He was accepted as a resident in the Mayo Foundation and Graduate School at the University of Minnesota, GW-572016 order serving from 1957 to 1961, and he became board certified in Anatomic and Clinical Pathology. Dr. Titus earned a Ph.D., degree in pathology from the University of Minnesota, Mayo Graduate School of Medicine in 1962 (under the mentorship of Jesse E. Edwards, M.D.). He served as Associate Professor of Pathology and as a consultant in pathology at the Mayo Graduate School of Medicine from 1961 to 1972 and became a professor there in 1972. He was also coordinator of the Pathology
Training Programs from 1964 to 1972. In 1972, he was recruited to The Baylor College of Medicine in Houston, TX, to become the W.L. Moody, Jr., Professor and Chairman of the Department of Pathology, a position that he held until 1987. He served concurrently as Chief of the Pathology Service at The Methodist Hospital and Pathologist-In-Chief of the Harris County Hospital District. In 1987, upon the retirement of Dr. Jesse E. Edwards from the Registry of Cardiovascular Diseases United Hospital, St. Paul,
MN, which houses a collection of more than 20,000 heart specimens and 85,000 photographic slides, Dr. Titus was recruited as the second director. He also was a Professor of Pathology SB203580 mw on the University of Minnesota Medical School faculty. During his Ketanserin time at the Registry, he continued to serve as Adjunct Professor at the Baylor College of Medicine. Although Dr. Titus retired in 2004, he continued to serve as senior consultant to the Jesse E. Edwards Registry of Cardiovascular Disease. Dr. Titus made many contributions to our discipline, its knowledge base, and the mentorship of its participants.

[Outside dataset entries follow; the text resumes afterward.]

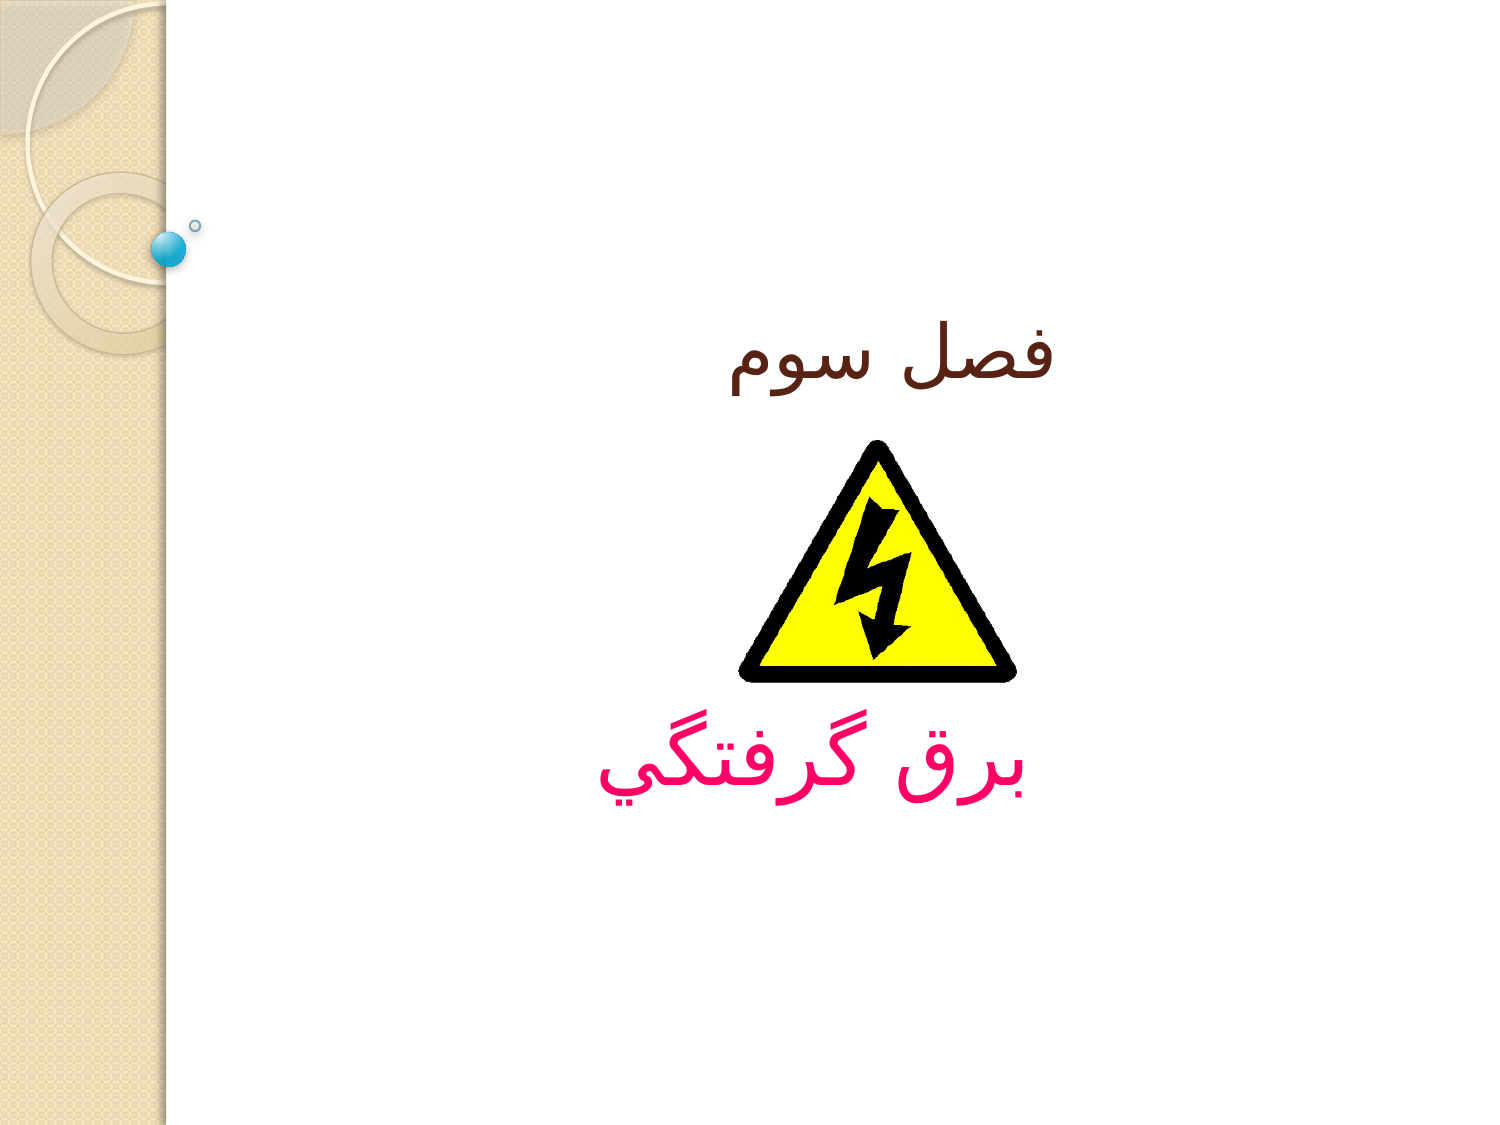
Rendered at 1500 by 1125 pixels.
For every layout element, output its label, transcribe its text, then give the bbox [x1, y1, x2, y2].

picture [737, 437, 1020, 687]
title فصل سوم [712, 212, 1091, 401]
subtitle برق گرفتگي [549, 699, 1050, 885]
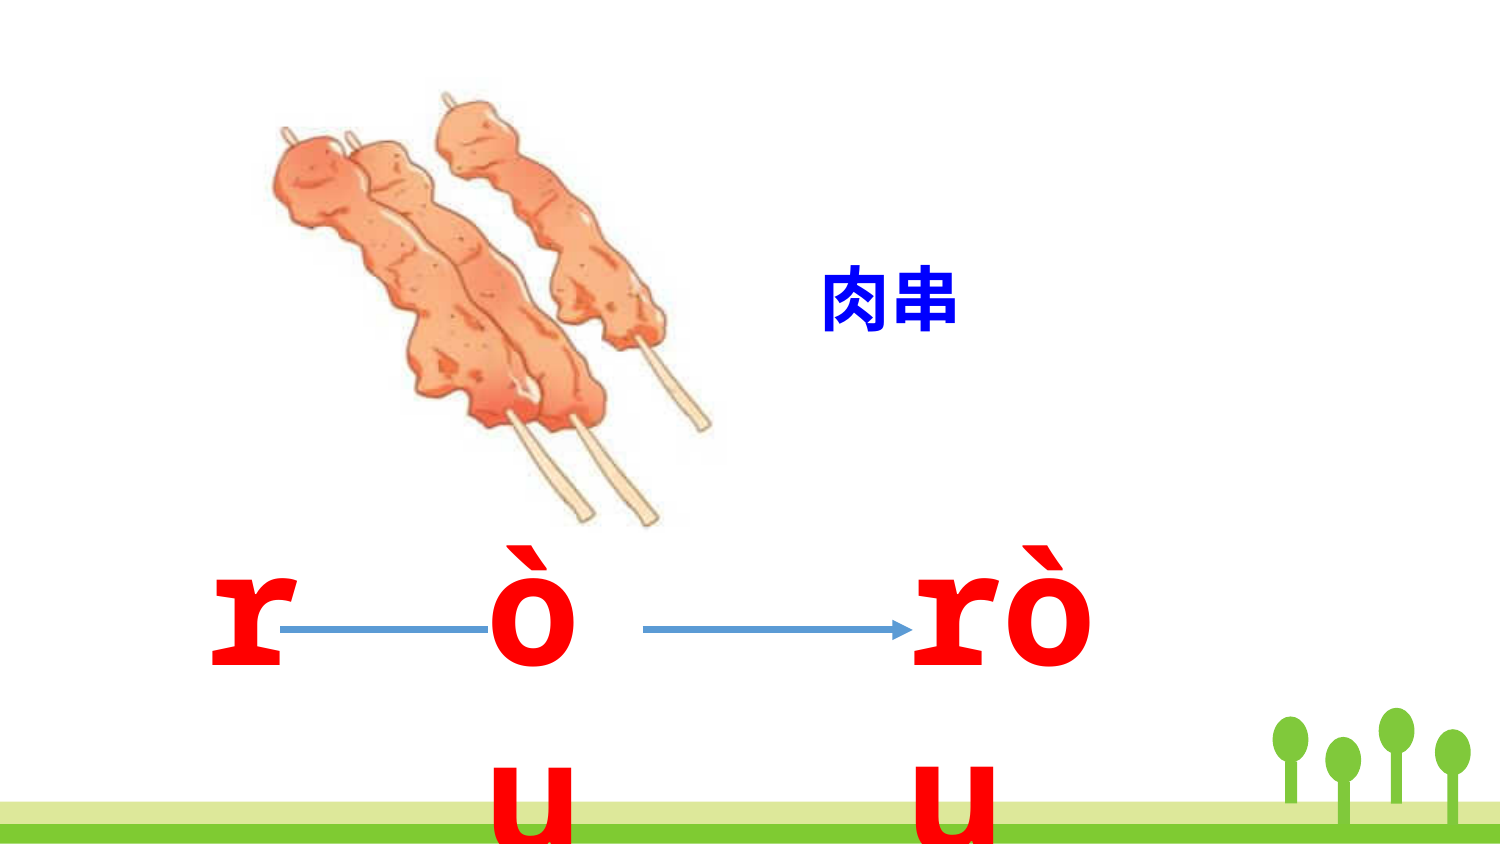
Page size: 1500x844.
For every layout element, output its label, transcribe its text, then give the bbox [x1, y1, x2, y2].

text_box r [195, 504, 308, 703]
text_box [0, 707, 1500, 844]
picture [251, 77, 730, 534]
text_box ròu [897, 503, 1165, 707]
text_box 肉串 [808, 248, 994, 345]
text_box òu [474, 534, 659, 707]
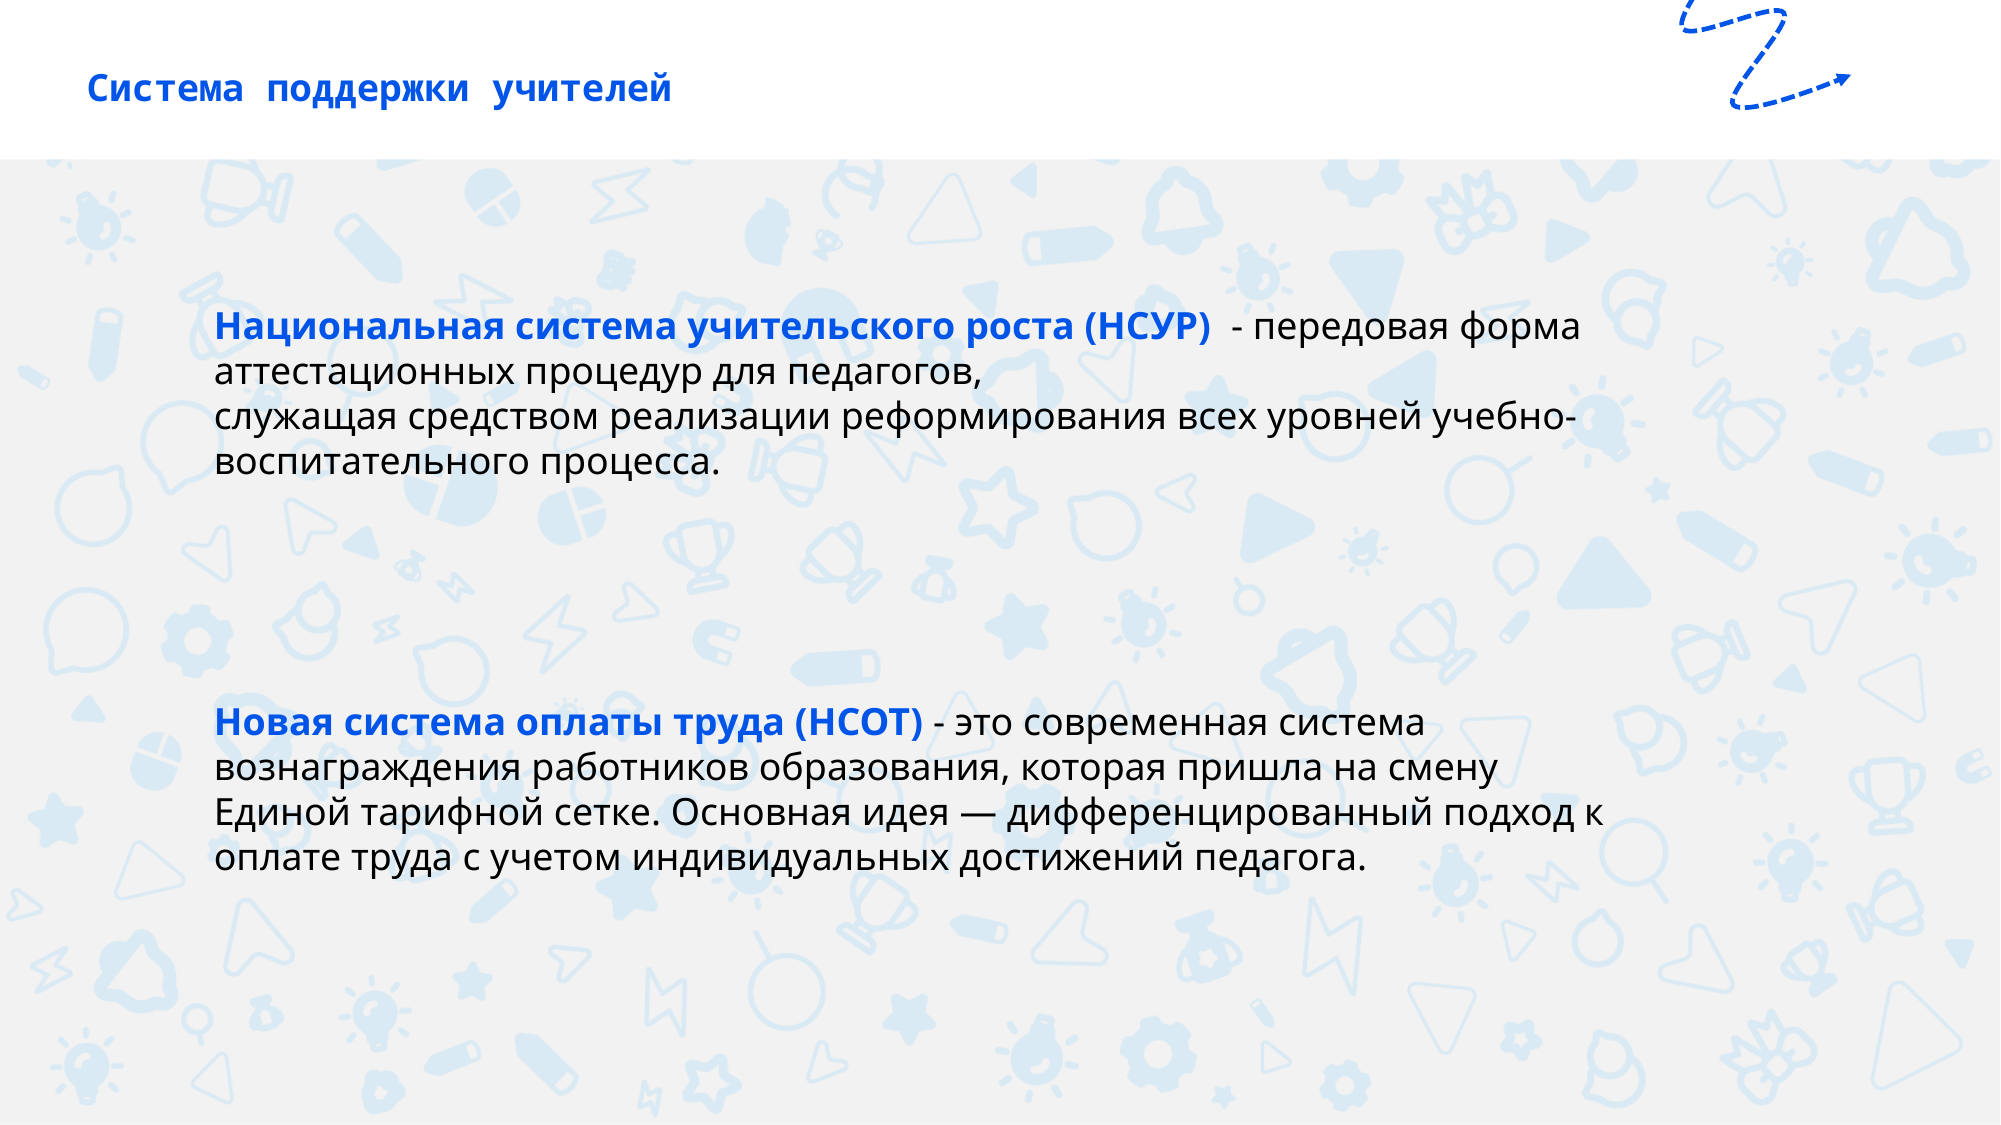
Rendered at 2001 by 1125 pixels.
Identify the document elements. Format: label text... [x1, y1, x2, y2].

text_box Национальная система учительского роста (НСУР) - передовая форма аттестационных процедур для педагогов, служащая средством реализации реформирования всех уровней учебно-воспитательного процесса. [199, 294, 1688, 534]
picture [0, 0, 2001, 1125]
text_box Новая система оплаты труда (НСОТ) - это современная система вознаграждения работников образования, которая пришла на смену Единой тарифной сетке. Основная идея — дифференцированный подход к оплате труда с учетом индивидуальных достижений педагога. [199, 690, 1636, 886]
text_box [0, 0, 2000, 160]
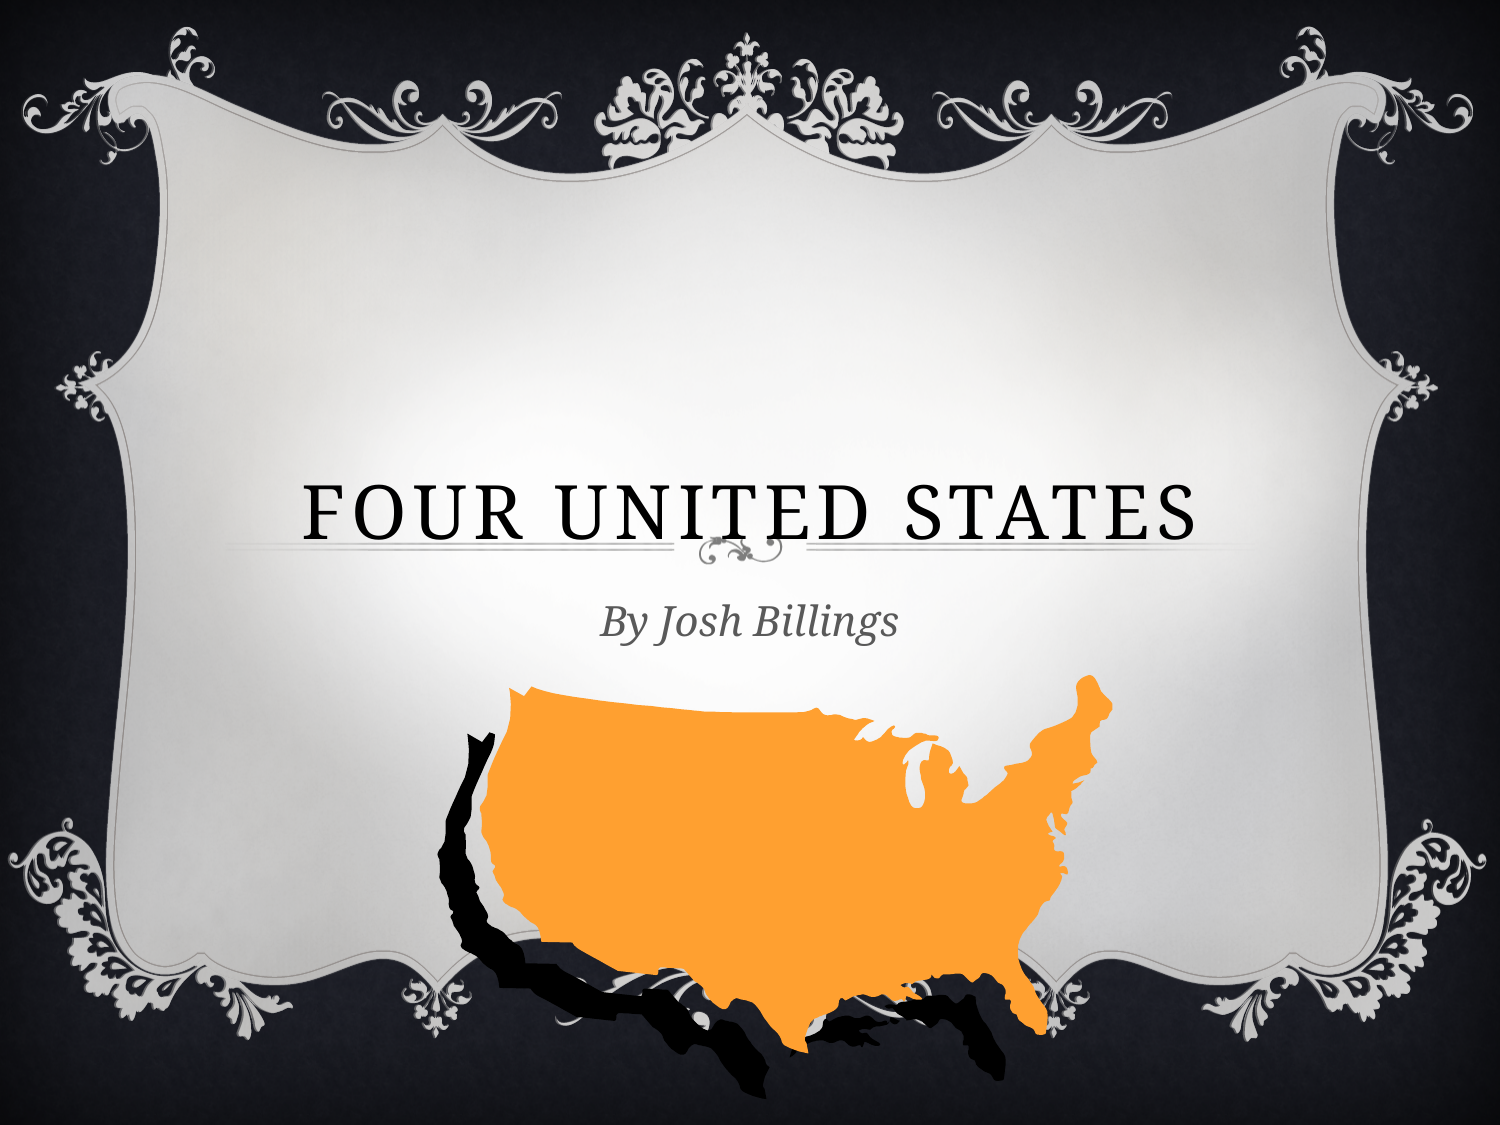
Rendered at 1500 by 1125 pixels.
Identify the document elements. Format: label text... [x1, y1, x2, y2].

subtitle By Josh Billings [225, 562, 1275, 688]
title Four United States [112, 350, 1388, 563]
picture [0, 0, 1500, 459]
picture [0, 613, 1500, 1125]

He fostered an early understanding of the normal AV conduction system, sudden cardiac death, the surgical anatomy of congenital heart disease. He published studies on how the AV conduction system was distorted in congenital heart disease and particularly in septal defects, and, in collaboration with cardiac surgical pioneers and other pathologists, he contributed to the development of the surgical and catheter-based repair of congenital heart disease and the pathological anatomy of both valvular heart disease and valve replacement by homograft and prosthetic valves. With pathologists, he collaborated on the earliest studies of the early diagnosis of myocardial infarction by the triphenyl tetrazolium chloride (TTC) macroscopic staining technique and the pathology of coronary artery bypass graft surgery. Dr. Titus was instrumental in the founding of the Society for Cardiovascular Pathology (SCVP) in 1985 and served on and as an enthusiastic and wise advisor to its Executive Council for many years. In 1993, Dr.